**Problem to work on:** Everything in the listing that follows should be reproduced exactly except the pictures.
++++ Task inputs ++++
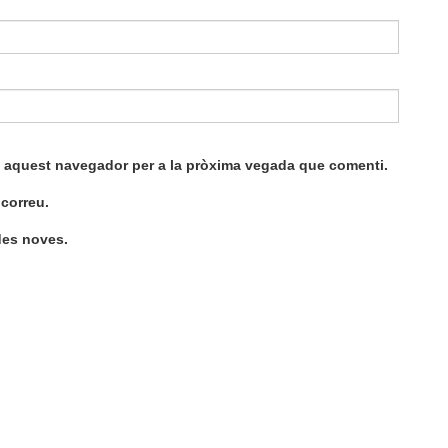
en aquest navegador per a la pròxima vegada que comenti.
correu.
ades noves.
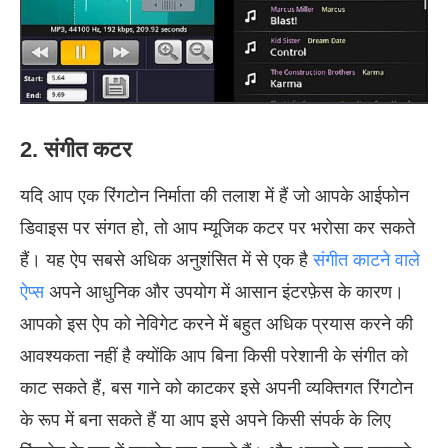
2. संगीत कटर
यदि आप एक रिंगटोन निर्माता की तलाश में हैं जो आपके आईफोन
डिवाइस पर संगत हो, तो आप म्यूजिक कटर पर भरोसा कर सकते
हैं। यह ऐप सबसे अधिक अनुशंसित में से एक है
संगीत काटने वाले
ऐप्स
अपने आधुनिक और उपयोग में आसान इंटरफ़ेस के कारण।
आपको इस ऐप को नेविगेट करने में बहुत अधिक प्रयास करने की
आवश्यकता नहीं है क्योंकि आप बिना किसी परेशानी के संगीत को
काट सकते हैं, बस गाने को काटकर इसे अपनी व्यक्तिगत रिंगटोन
के रूप में बना सकते हैं या आप इसे अपने किसी संपर्क के लिए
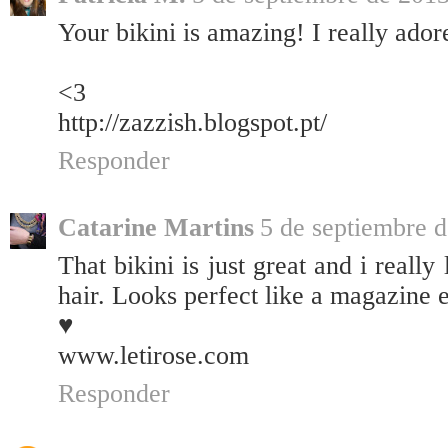
Your bikini is amazing! I really ador
<3
http://zazzish.blogspot.pt/
Responder
Catarine Martins
5 de septiembre d
That bikini is just great and i really
hair. Looks perfect like a magazine ed
♥
www.letirose.com
Responder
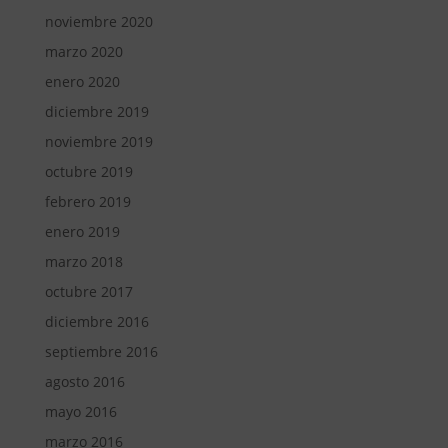
noviembre 2020
marzo 2020
enero 2020
diciembre 2019
noviembre 2019
octubre 2019
febrero 2019
enero 2019
marzo 2018
octubre 2017
diciembre 2016
septiembre 2016
agosto 2016
mayo 2016
marzo 2016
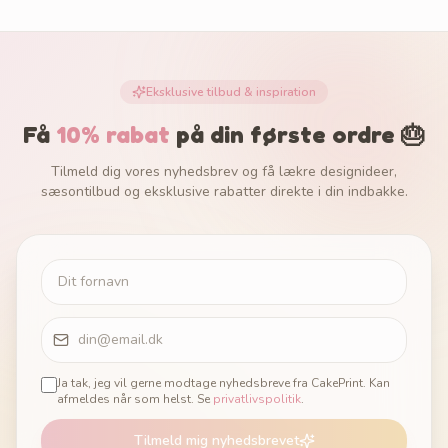
Eksklusive tilbud & inspiration
Få
10% rabat
på din første ordre 🎂
Tilmeld dig vores nyhedsbrev og få lækre designideer,
sæsontilbud og eksklusive rabatter direkte i din indbakke.
Ja tak, jeg vil gerne modtage nyhedsbreve fra CakePrint. Kan
afmeldes når som helst. Se
privatlivspolitik
.
Tilmeld mig nyhedsbrevet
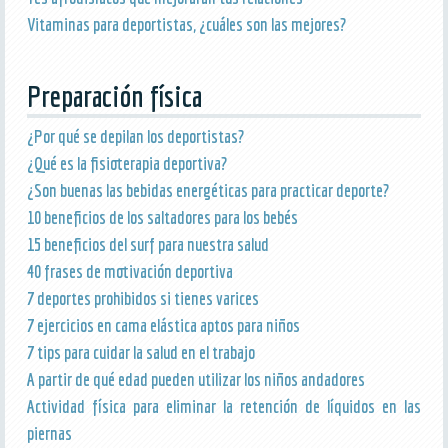
Vitaminas para deportistas, ¿cuáles son las mejores?
Preparación física
¿Por qué se depilan los deportistas?
¿Qué es la fisioterapia deportiva?
¿Son buenas las bebidas energéticas para practicar deporte?
10 beneficios de los saltadores para los bebés
15 beneficios del surf para nuestra salud
40 frases de motivación deportiva
7 deportes prohibidos si tienes varices
7 ejercicios en cama elástica aptos para niños
7 tips para cuidar la salud en el trabajo
A partir de qué edad pueden utilizar los niños andadores
Actividad física para eliminar la retención de líquidos en las
piernas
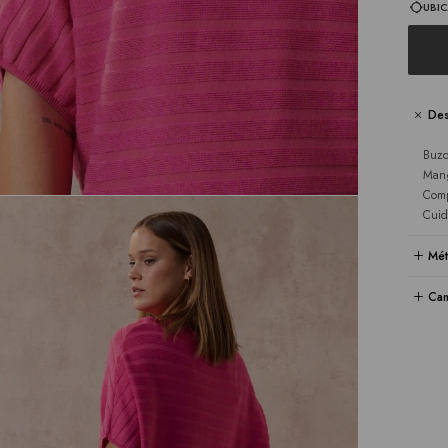
UBIC
Des
Buzo
Mang
Comp
Cuid
Mét
Cam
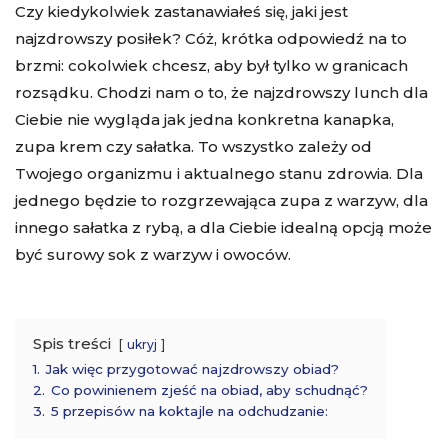
Czy kiedykolwiek zastanawiałeś się, jaki jest
najzdrowszy posiłek? Cóż, krótka odpowiedź na to
brzmi: cokolwiek chcesz, aby był tylko w granicach
rozsądku. Chodzi nam o to, że najzdrowszy lunch dla
Ciebie nie wygląda jak jedna konkretna kanapka,
zupa krem czy sałatka. To wszystko zależy od
Twojego organizmu i aktualnego stanu zdrowia. Dla
jednego będzie to rozgrzewająca zupa z warzyw, dla
innego sałatka z rybą, a dla Ciebie idealną opcją może
być surowy sok z warzyw i owoców.
Spis treści
ukryj
1.
Jak więc przygotować najzdrowszy obiad?
2.
Co powinienem zjeść na obiad, aby schudnąć?
3.
5 przepisów na koktajle na odchudzanie:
++++
**Written answer:**
en aquest navegador per a la pròxima vegada que comenti.
correu.
ades noves.
2. संगीत कटर
यदि आप एक रिंगटोन निर्माता की तलाश में हैं जो आपके आईफोन
डिवाइस पर संगत हो, तो आप म्यूजिक कटर पर भरोसा कर सकते
हैं। यह ऐप सबसे अधिक अनुशंसित में से एक है
संगीत काटने वाले
ऐप्स
अपने आधुनिक और उपयोग में आसान इंटरफ़ेस के कारण।
आपको इस ऐप को नेविगेट करने में बहुत अधिक प्रयास करने की
आवश्यकता नहीं है क्योंकि आप बिना किसी परेशानी के संगीत को
काट सकते हैं, बस गाने को काटकर इसे अपनी व्यक्तिगत रिंगटोन
के रूप में बना सकते हैं या आप इसे अपने किसी संपर्क के लिए
Your bikini is amazing! I really ador
<3
http://zazzish.blogspot.pt/
Responder
Catarine Martins
5 de septiembre d
That bikini is just great and i really
hair. Looks perfect like a magazine ed
♥
www.letirose.com
Responder
noviembre 2020
marzo 2020
enero 2020
diciembre 2019
noviembre 2019
octubre 2019
febrero 2019
enero 2019
marzo 2018
octubre 2017
diciembre 2016
septiembre 2016
agosto 2016
mayo 2016
marzo 2016
Eksklusive tilbud & inspiration
Få
10% rabat
på din første ordre 🎂
Tilmeld dig vores nyhedsbrev og få lækre designideer,
sæsontilbud og eksklusive rabatter direkte i din indbakke.
Ja tak, jeg vil gerne modtage nyhedsbreve fra CakePrint. Kan
afmeldes når som helst. Se
privatlivspolitik
.
Tilmeld mig nyhedsbrevet
Vitaminas para deportistas, ¿cuáles son las mejores?
Preparación física
¿Por qué se depilan los deportistas?
¿Qué es la fisioterapia deportiva?
¿Son buenas las bebidas energéticas para practicar deporte?
10 beneficios de los saltadores para los bebés
15 beneficios del surf para nuestra salud
40 frases de motivación deportiva
7 deportes prohibidos si tienes varices
7 ejercicios en cama elástica aptos para niños
7 tips para cuidar la salud en el trabajo
A partir de qué edad pueden utilizar los niños andadores
Actividad física para eliminar la retención de líquidos en las
piernas
UBIC
Des
Buzo
Mang
Comp
Cuid
Mét
Cam
Czy kiedykolwiek zastanawiałeś się, jaki jest
najzdrowszy posiłek? Cóż, krótka odpowiedź na to
brzmi: cokolwiek chcesz, aby był tylko w granicach
rozsądku. Chodzi nam o to, że najzdrowszy lunch dla
Ciebie nie wygląda jak jedna konkretna kanapka,
zupa krem czy sałatka. To wszystko zależy od
Twojego organizmu i aktualnego stanu zdrowia. Dla
jednego będzie to rozgrzewająca zupa z warzyw, dla
innego sałatka z rybą, a dla Ciebie idealną opcją może
być surowy sok z warzyw i owoców.
Spis treści
ukryj
1.
Jak więc przygotować najzdrowszy obiad?
2.
Co powinienem zjeść na obiad, aby schudnąć?
3.
5 przepisów na koktajle na odchudzanie:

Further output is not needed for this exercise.